In the records that follow, locate every line with "pinky" and extract it.
START SUPPLIED MATERIAL
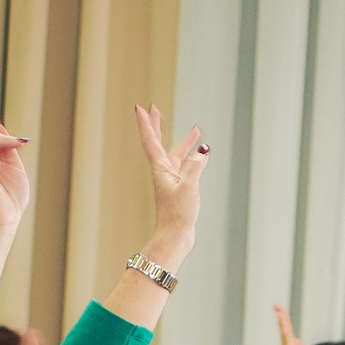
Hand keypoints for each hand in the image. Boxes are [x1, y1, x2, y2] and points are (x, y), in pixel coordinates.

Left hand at [134, 103, 208, 262]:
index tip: (140, 107)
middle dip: (157, 126)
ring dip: (184, 142)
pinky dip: (192, 158)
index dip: (146, 124)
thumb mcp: (189, 188)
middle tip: (154, 109)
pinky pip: (185, 166)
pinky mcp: (179, 189)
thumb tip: (203, 150)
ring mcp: (171, 180)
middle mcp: (163, 172)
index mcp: (160, 169)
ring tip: (196, 130)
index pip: (151, 141)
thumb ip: (195, 167)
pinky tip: (200, 155)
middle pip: (158, 143)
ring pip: (176, 155)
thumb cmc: (178, 215)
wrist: (175, 236)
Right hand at [274, 306, 322, 344]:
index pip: (290, 342)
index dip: (287, 329)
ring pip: (286, 340)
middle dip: (282, 321)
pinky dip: (286, 337)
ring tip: (279, 310)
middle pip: (285, 337)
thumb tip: (298, 343)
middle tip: (277, 307)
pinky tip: (285, 326)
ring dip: (283, 324)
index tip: (283, 316)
END SUPPLIED MATERIAL
- OUTPUT OF THE EXERCISE:
pinky dip: (192, 158)
pinky pip: (185, 166)
pinky mcp: (179, 189)
pinky tip: (200, 155)
pinky dip: (286, 337)
pinky tip: (285, 326)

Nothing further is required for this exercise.